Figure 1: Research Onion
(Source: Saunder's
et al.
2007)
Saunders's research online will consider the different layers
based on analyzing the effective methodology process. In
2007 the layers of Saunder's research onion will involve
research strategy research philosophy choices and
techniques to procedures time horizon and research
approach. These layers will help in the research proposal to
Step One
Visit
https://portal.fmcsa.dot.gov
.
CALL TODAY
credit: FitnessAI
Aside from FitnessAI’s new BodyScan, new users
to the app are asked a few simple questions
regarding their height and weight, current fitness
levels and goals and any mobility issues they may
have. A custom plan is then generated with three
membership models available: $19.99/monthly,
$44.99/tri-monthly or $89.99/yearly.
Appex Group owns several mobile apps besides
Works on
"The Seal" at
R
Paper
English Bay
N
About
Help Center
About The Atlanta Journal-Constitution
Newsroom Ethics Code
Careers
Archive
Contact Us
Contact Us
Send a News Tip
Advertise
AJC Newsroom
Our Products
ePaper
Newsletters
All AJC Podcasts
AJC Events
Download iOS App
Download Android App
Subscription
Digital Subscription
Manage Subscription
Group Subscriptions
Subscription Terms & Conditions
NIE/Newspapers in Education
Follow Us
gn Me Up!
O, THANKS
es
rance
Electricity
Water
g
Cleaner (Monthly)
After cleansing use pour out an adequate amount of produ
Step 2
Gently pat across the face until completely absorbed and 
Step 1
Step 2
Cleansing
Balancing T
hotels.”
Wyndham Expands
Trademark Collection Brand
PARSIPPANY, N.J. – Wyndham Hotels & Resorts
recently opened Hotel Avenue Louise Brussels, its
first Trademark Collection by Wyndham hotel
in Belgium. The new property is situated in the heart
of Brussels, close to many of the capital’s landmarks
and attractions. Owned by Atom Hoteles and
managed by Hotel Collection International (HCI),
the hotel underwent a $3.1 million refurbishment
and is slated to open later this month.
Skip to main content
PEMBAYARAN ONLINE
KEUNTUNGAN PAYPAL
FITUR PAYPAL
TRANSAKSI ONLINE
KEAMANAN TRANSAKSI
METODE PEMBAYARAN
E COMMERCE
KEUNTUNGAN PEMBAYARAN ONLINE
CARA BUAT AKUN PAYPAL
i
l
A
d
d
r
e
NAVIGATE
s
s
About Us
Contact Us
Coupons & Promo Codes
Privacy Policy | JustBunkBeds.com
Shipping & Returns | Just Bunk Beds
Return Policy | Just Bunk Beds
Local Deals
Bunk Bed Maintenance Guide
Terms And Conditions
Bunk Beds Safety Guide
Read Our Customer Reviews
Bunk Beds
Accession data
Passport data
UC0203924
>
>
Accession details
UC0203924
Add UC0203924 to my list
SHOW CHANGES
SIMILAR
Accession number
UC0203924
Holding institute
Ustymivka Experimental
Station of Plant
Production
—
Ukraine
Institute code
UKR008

········

Assignment. Find how many lines of the listing hold "Collection" and give the number by itself.

Response box. 3